A service pipeline cannot be configured as a spout, but a spout can have a service added to it
by adding the service
attribute to the spout
field. In that case, Kubernetes creates a service endpoint that you can expose externally. You can get the information about the service by running kubectl get services
.
For more information, see Spouts.
Datum Set Spec (optional) #
datum_set_spec
specifies how a pipeline should group its datums.
A datum set is the unit of work that workers claim. Each worker claims 1 or more
datums and it commits a full set once it’s done processing it. Generally you
should set this if your pipeline is experiencing “stragglers.” I.e. situations
where most of the workers are idle but a few are still processing jobs. It can
fix this problem by spreading the datums out in to more granular chunks for
the workers to process.
datum_set_spec.number
if nonzero, specifies that each datum set should contain number
datums. Sets may contain fewer if the total number of datums don’t
divide evenly. If you lower the number to 1 it’ll update after every datum,
the cost is extra load on etcd which can slow other stuff down.
The default value is 2.
datum_set_spec.size_bytes
, if nonzero, specifies a target size for each set of datums.
Sets may be larger or smaller than size_bytes
, but will usually be
pretty close to size_bytes
in size.
datum_set_spec.chunks_per_worker
, if nonzero, specifies how many datum sets should be
created for each worker. It can’t be set with number or size_bytes.
Scheduling Spec (optional) #
scheduling_spec
specifies how the pods for a pipeline should be scheduled.
scheduling_spec.node_selector
allows you to select which nodes your pipeline
will run on. Refer to the Kubernetes docs
on node selectors for more information about how this works.

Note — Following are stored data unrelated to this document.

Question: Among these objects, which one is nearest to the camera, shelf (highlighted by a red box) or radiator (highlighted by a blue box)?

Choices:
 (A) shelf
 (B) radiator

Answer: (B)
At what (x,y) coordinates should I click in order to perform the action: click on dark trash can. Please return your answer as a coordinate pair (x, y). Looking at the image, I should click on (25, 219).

scheduling_spec.priority_class_name
allows you to select the prioriy class
for the pipeline, which will how Kubernetes chooses to schedule and deschedule
the pipeline. Refer to the Kubernetes docs
on priority and preemption for more information about how this works.
Pod Spec (optional) #
pod_spec
is an advanced option that allows you to set fields in the pod spec
that haven’t been explicitly exposed in the rest of the pipeline spec. A good
way to figure out what JSON you should pass is to create a pod in Kubernetes
with the proper settings, then do:
kubectl get po/<pod-name> -o json | jq .spec
this will give you a correctly formated piece of JSON, you should then remove the extraneous fields that Kubernetes injects or that can be set else where.
The JSON is applied after the other parameters for the pod_spec
have already
been set as a JSON Merge Patch. This
means that you can modify things such as the storage and user containers.
Pod Patch (optional) #
pod_patch
is similar to pod_spec
above but is applied as a JSON
Patch. Note, this means that the
process outlined above of modifying an existing pod spec and then manually
blanking unchanged fields won’t work, you’ll need to create a correctly
formatted patch by diffing the two pod specs.
The Input Glob Pattern #
Each PFS input needs to specify a glob pattern.
Pachyderm uses the glob pattern to determine how many “datums” an input
consists of. Datums are the unit of parallelism in Pachyderm.
Per default,
Pachyderm auto-scales its workers to process datums in parallel.
You can override this behaviour by setting your own parameter
(see Distributed Computing).
PPS Mounts and File Access #
Mount Paths #
The root mount point is at /pfs
, which contains:
/pfs/input_name
which is where you would find the datum.- Each input will be found here by its name, which defaults to the repo name if not specified.
/pfs/out
which is where you write any output.